---------- DATA LISTING

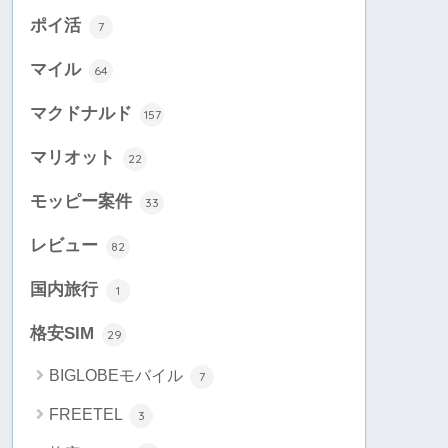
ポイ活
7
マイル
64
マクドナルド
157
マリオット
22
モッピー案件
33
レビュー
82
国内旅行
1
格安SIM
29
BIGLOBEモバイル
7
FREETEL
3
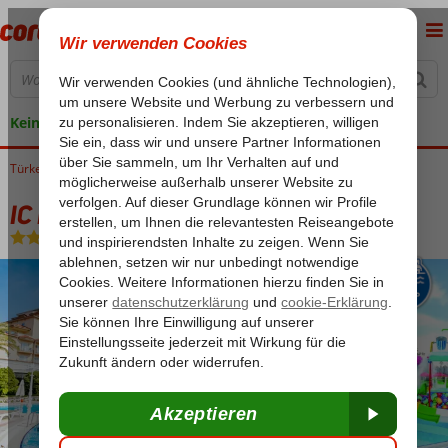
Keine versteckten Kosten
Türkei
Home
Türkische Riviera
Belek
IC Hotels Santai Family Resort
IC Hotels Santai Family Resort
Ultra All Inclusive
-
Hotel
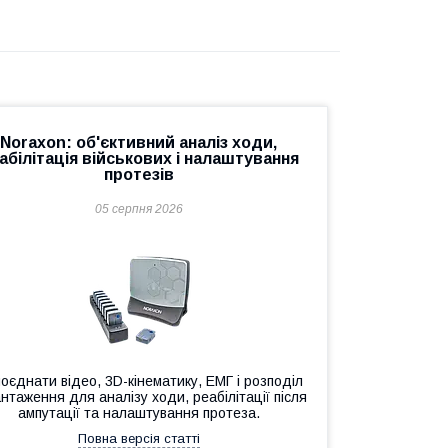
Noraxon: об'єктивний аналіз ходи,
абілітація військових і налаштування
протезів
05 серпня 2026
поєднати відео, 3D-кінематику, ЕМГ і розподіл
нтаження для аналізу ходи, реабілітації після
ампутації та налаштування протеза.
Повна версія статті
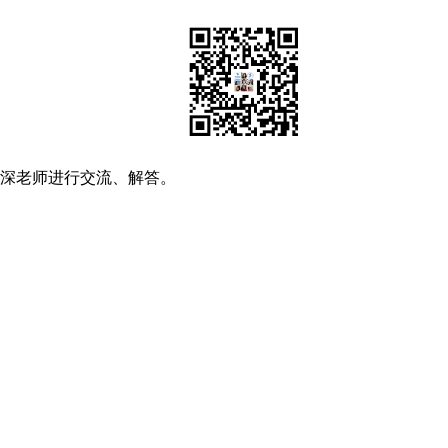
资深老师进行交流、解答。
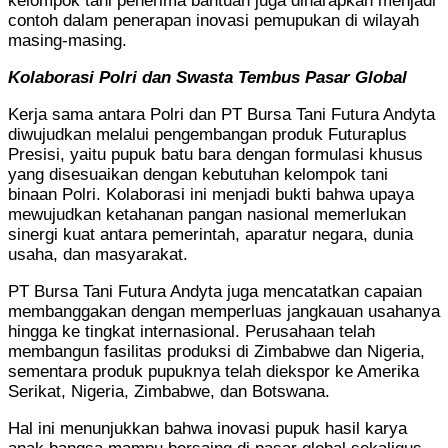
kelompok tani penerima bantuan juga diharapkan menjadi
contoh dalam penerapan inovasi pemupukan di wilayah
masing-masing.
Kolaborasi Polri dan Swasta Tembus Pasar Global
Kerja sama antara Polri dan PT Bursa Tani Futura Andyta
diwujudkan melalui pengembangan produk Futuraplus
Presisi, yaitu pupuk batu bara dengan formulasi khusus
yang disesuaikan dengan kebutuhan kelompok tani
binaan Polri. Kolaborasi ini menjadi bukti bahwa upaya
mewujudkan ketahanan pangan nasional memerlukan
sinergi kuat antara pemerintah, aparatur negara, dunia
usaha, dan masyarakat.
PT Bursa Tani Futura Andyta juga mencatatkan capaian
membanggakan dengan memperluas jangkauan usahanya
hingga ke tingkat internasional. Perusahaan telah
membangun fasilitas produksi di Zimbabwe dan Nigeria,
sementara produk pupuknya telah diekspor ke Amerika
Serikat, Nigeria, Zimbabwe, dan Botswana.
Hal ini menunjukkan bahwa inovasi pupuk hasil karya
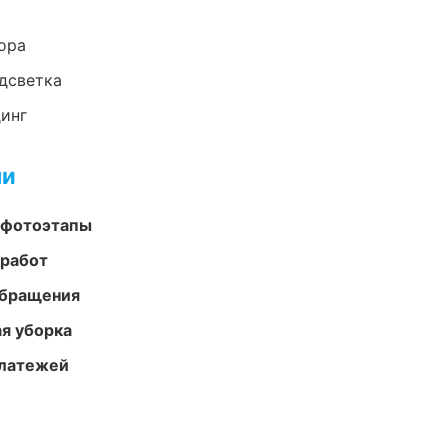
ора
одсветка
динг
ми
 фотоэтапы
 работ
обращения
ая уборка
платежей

--------------------

= WHAT YOU SHOULD DO =
For the string "menjadi", work out how many lines of the entries contain it and reply with that number alone.

= TASK ANSWER =
2